(Strong) conflict-free connectivity: Algorithm and complexity

Abstract

Let G be an(a) edge(vertex)-colored graph. A path P of G is called a conflict-free path if there is a color that is used on exactly one of the edges(vertices) of P. The graph G is called conflict-free (vertex-)connected if any two distinct vertices of G are connected by a conflict-free path, whereas the graph G is called strongly conflict-free connected if any two distinct vertices u,v of G are connected by a conflict-free path of length of a shortest path between u and v in G. For a connected graph G, the (strong) conflict-free connection number of G, denoted by (scfc(G))cfc(G), is defined as the smallest number of colors that are required to make G (strongly) conflict-free connected.
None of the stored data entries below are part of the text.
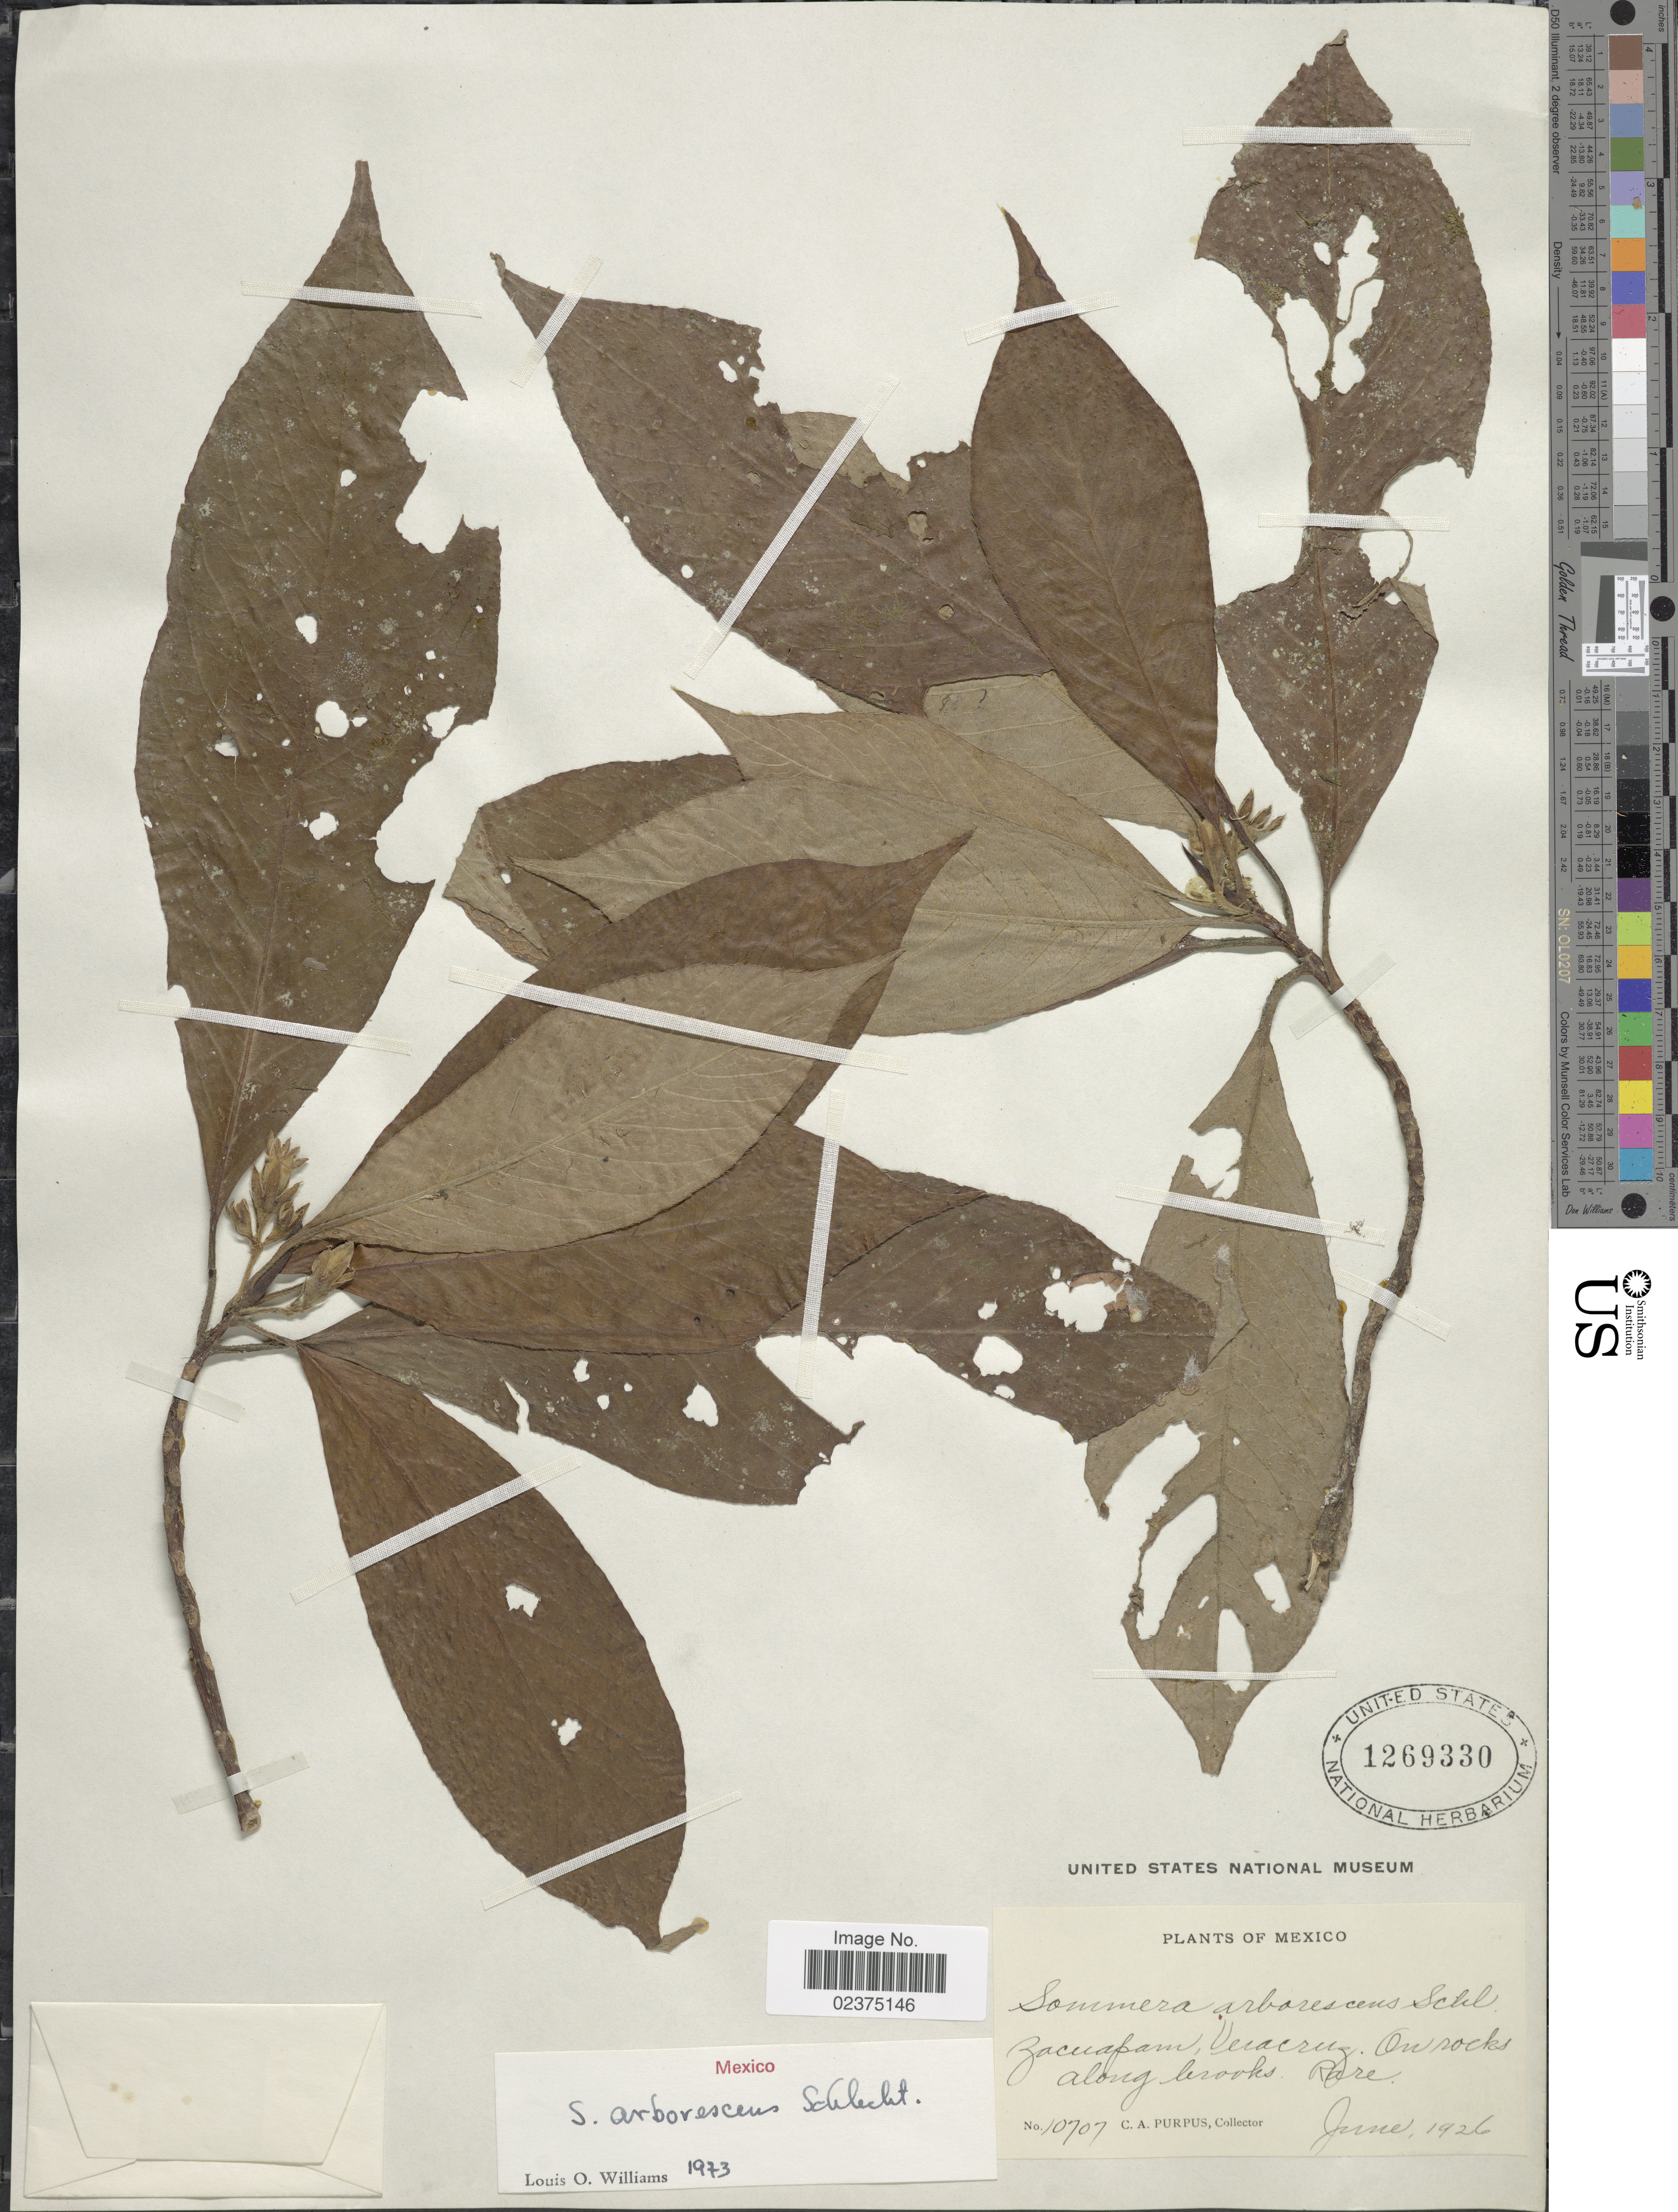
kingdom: Plantae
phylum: Tracheophyta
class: Magnoliopsida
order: Gentianales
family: Rubiaceae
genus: Sommera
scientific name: Sommera arborescens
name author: Schltdl.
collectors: C. A. Purpus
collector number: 10707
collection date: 1926-06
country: Mexico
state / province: Veracruz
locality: Zacuapan, on rocks along brooks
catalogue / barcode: US 1269330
In this paper, we first investigate the question: Given a connected graph G and a coloring c:E(orV)→{1,2,⋯,k}(k≥1) of G, determine whether or not G is, respectively, conflict-free connected, conflict-free vertex-connected, strongly conflict-free connected under the coloring c. We solve this question by providing polynomial-time algorithms. We then show that the problem of deciding whether scfc(G)≤k(k≥2) for a given graph G is NP-complete. Moreover, we prove that it is NP-complete to decide whether there is a k-edge-coloring (k≥2) of G such that all pairs (u,v)∈P(P⊂V×V) are strongly conflict-free connected.